To bin or not To bin?

No, that isn’t a slovenly way of expressing the classic line from Hamlet in the past tense. Nor is it a new strap line for the recycling industry (in Denmark perhaps?).

 

Actually I should have written it “Tobin or not Tobin” for what we are referring to is the idea of a Tobin tax.

 

You will recall that the Tobin tax is a proposal popularised by the American economist James Tobin (hence the name) in the 1970s. It was suggested as a practical way to ‘throw sand in the wheels’ so to speak to slow down speculation on share exchanges and, in particular, speculators disturbing and at times potentially dangerous tendency to de-stabilise the ‘proper’ functioning of markets. Although quite what constitutes a ‘proper’ functioning financial market in the real world, as opposed to the world of theoretical economics courses is another debate.

 

The idea of a Tobin tax has been enjoying something of a resurgence in recent years; given a fillip following the economic disruption, chaos and near collapse occasioned across the world in 2008 -09. Looking through the yahboo of political catcalling, this existential economic crisis arose due to the lack of an effective regulatory framework in which to manage, control – and, yes, limit – the activities of financial institutions. Many commentators have since remarked that the Big Bang reforms of the financial services sector in the UK in the early 1980s went too far – but all subsequent administrations share in the blame for not effectively reigning things back in.

 

But that is all it has been so far – an idea. It is, of course, officially anathema to many in the financial services sector and diehard free-marketeers (they do still exist, apparently) who regard it as unhelpful meddling in the ‘proper’ functioning of the market (there we go again….).

 

It has, however, been gaining some real traction.

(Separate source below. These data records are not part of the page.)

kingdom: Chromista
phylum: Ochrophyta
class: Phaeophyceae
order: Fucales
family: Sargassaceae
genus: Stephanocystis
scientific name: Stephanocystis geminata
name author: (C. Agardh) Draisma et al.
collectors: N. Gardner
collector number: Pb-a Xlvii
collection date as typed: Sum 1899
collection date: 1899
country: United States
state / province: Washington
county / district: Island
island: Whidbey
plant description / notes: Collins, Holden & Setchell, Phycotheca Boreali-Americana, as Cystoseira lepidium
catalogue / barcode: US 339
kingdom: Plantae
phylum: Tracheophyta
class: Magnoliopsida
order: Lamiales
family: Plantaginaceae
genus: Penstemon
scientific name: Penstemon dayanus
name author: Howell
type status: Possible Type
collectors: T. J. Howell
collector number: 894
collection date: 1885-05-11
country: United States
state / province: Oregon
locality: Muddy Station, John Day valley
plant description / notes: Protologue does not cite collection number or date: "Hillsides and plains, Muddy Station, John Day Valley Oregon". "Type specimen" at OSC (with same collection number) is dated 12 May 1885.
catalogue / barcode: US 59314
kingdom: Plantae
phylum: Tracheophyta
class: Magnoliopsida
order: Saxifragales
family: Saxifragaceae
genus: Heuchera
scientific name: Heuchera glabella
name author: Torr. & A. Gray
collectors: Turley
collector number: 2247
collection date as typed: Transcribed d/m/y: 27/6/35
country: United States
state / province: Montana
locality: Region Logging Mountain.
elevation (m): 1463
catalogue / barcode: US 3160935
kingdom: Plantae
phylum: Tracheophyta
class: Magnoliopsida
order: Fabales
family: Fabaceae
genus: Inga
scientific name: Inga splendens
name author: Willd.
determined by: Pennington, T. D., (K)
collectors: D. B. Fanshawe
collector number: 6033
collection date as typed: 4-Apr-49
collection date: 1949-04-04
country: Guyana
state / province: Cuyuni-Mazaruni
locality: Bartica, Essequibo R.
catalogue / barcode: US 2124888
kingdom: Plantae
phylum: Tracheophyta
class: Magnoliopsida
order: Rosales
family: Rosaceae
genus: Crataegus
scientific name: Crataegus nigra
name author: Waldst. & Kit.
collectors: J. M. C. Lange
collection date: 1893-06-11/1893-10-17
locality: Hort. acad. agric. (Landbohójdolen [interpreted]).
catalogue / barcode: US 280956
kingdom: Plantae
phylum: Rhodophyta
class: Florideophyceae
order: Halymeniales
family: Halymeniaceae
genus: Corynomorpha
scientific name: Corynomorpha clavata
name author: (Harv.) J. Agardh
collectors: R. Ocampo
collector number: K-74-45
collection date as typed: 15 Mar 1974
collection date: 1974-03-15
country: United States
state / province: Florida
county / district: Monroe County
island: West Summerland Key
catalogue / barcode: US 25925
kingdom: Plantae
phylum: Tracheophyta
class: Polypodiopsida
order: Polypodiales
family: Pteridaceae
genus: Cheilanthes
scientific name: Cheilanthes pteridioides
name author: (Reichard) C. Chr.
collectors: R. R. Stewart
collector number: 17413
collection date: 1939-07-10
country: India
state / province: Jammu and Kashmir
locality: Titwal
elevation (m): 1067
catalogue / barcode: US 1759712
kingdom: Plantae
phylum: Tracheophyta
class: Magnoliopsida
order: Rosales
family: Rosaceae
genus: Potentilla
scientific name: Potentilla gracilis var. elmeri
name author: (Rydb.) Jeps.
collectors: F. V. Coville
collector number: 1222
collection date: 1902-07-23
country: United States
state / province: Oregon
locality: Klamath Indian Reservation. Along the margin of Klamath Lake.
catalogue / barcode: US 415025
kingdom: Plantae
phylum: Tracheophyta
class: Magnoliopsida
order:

The idea has been discussed within the EU and it now looks like it will be tried – in the People’s Republic of China, if this morning’s market rumour mill is to be believed.

 

An unnamed source from within the Chinese administration has said that this is being actively considered by the Chinese authorities. Initially on currency transactions only. Despite the predictable shrill cries of derision and the sky is falling from some quarters at the idea of this tax, what is going to be key is, as with any tax, how big it ist. The unnamed Chinese source has indicated that it may be zero to begin with to get market participants and regulators used to the idea. Previously, advocates in the west of the Tobin tax have talked about very small tenths of a percent. Appplied to the volume of trades on European markets that would generate an awful lot of revenue – and, so the argument goes, be of such marginal additional cost that there would be no significant reduction in economic vigour and activity (shades of the Laffer curve idea?).